Nvidia's new AI audio model can synthesize sounds that never existed

    At this point, anyone who follows AI research has long been familiar with generative models that can synthesize speech or melodic music based on nothing more than text cues. Nvidia's recently unveiled “Fugatto” model looks to go a step further, using new synthetic training methods and inference-level combination techniques to “transform any mix of music, voices and sounds,” including the synthesis of sounds that never existed .

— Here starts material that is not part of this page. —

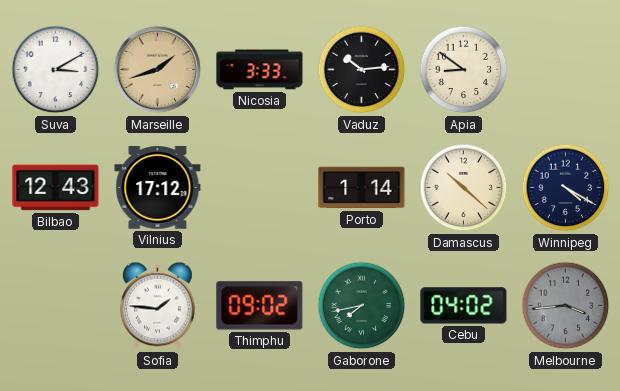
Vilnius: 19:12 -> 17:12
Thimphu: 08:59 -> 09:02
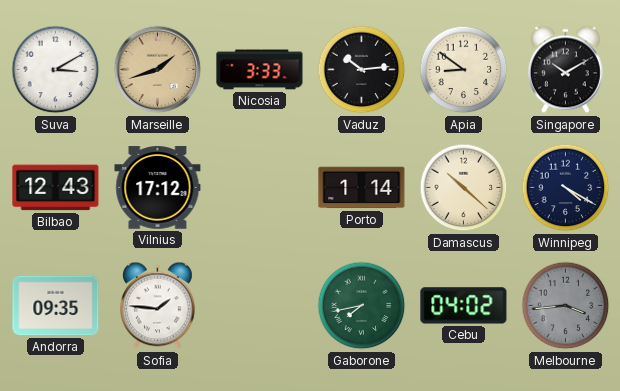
Singapore: none -> 10:10
Andorra: none -> 09:35
Thimphu: 09:02 -> none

    While Fugatto isn't yet available for public testing, an example-filled website shows how Fugatto can be used to turn up or down a number of different audio attributes and descriptions, resulting in everything from the sound of saxophones barking to people talking underwater to ambulance sirens singing in a kind of choir. While the results shown can be a bit hit and miss, the sheer range of capabilities on display here supports Nvidia's description of Fugatto as “a Swiss army knife for sound.”

    You are only as good as your data

    In an explanatory research paper, more than a dozen Nvidia researchers explain the difficulty of assembling a training dataset that can “reveal meaningful relationships between audio and language.” Although standard language models can often infer from the text-based data itself how to handle various instructions, it can be difficult to generalize descriptions and features from audio without more explicit guidance.

    To this end, the researchers begin by using an LLM to generate a Python script that can create a large number of template-based and free-form instructions describing different audio personas (e.g. “standard, young audience, 30-somethings, professional” ) They then generate a series of both absolute (e.g., “synthesize a happy voice”) and relative (e.g., “increase the happiness of this voice”) instructions that can be applied to those personas.

    In the wide range of open source audio datasets used as a basis for Fugatto, these types of property measurements are generally not built in as standard. But the researchers use existing audio understanding models to create “synthetic subtitles” for their training clips based on their cues, creating natural language descriptions that can automatically quantify properties such as gender, emotion and speech quality. Audio processing tools are also used to describe and quantify training clips at a more acoustic level (e.g. “fundamental frequency variance” or “reverb”).